Burgturm in Seengen soll nach Brand saniert werden

Seengen Am 23. Februar orientierte der Gemeinderat von Seengen an einer Medieninformation über die Zukunft der Gemeindeliegenschaft Burgturm, die durch einen Brand stark beschädigt wurde. Nun soll bei der Restaurierung das ganze Gebäude saniert werden.
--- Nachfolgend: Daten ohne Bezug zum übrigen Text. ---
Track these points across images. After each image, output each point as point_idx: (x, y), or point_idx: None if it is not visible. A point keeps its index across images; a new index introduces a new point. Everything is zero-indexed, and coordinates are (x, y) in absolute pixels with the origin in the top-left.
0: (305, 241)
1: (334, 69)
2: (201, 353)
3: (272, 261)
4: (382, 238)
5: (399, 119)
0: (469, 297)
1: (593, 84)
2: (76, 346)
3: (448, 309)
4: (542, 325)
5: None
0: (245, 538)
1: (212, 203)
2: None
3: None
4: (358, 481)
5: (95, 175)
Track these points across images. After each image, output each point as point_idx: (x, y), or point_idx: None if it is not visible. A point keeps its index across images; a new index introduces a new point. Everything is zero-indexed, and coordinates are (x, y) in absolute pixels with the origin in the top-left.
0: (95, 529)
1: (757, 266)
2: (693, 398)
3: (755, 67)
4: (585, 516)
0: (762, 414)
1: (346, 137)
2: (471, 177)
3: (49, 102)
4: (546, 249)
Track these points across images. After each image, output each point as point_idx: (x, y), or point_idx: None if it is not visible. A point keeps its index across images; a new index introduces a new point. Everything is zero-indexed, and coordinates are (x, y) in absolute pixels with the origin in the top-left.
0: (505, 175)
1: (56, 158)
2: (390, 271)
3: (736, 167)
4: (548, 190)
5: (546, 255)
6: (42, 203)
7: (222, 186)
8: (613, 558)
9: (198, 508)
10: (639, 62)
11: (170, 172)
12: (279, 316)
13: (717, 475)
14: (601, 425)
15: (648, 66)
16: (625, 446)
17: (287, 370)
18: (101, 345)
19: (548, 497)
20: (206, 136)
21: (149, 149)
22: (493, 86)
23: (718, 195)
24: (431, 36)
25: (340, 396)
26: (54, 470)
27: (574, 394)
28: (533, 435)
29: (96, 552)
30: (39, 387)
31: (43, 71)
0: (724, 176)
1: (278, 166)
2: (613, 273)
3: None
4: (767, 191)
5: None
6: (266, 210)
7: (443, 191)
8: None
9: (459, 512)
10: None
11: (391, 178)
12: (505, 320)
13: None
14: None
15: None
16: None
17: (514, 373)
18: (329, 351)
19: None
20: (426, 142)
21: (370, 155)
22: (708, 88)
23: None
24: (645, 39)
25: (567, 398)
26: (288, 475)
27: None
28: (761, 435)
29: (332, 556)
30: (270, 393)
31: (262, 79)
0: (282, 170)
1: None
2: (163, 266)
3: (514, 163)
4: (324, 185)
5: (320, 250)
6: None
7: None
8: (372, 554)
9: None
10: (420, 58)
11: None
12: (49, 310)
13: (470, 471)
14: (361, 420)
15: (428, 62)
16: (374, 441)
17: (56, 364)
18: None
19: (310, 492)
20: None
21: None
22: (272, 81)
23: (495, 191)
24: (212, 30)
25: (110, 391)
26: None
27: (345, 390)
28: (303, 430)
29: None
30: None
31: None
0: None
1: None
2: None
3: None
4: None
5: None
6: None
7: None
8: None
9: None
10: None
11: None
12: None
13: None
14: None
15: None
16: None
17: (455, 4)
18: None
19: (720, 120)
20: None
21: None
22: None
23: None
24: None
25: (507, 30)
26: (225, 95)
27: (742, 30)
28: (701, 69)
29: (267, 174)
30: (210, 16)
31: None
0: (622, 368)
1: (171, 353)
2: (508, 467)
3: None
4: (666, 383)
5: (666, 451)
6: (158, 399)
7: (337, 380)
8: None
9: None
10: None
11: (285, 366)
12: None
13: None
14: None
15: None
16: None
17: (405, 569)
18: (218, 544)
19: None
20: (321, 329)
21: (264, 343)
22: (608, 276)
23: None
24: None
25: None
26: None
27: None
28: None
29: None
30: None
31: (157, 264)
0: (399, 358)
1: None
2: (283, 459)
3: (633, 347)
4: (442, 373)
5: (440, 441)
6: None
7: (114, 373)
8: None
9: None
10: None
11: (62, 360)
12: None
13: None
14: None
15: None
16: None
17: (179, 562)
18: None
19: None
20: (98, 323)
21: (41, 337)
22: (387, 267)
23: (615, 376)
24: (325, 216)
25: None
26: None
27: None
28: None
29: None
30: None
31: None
Von aussen sieht man am Burgturm keine Anzeichen eines Brandes. Innen findet man aber eine stark verrusste Bar, einen ausgebrannten Verteilerkasten und diverse Schäden. Foto: Andreas Walker

Gemeindeammann Jörg Bruder, Gemeinderat Eli Wengenmaier und Gemeindeschreiber Hans Schlatter stellten das Sanierungsprojekt des Burgturms am 23. Februar im Gemeindehaus Seengen vor. In der Zwischenzeit hat der Gemeinderat von Seengen die künftige Nutzung des Gebäudes beraten und den Sanierungszeitplan festgelegt. Gemeindeammann Jörg Bruder erklärte: «Der Burgturm in Seengen ist eine Institution.» Früher befand sich das Restaurant Burgturm im obersten Geschoss. Von aussen sieht man dem Gebäude nicht an, dass es innen gebrannt hat. Ein Glimmbrand in den Technikräumen führte am 16. Oktober dazu, dass jetzt die Innenräume voller Russ sind und noch immer ein markanter Brandgeruch vorhanden ist. Deshalb kann das denkmalgeschützte Gebäude an der Kreuzung Schulstrasse und Egliswilerstrasse nicht mehr genutzt werden.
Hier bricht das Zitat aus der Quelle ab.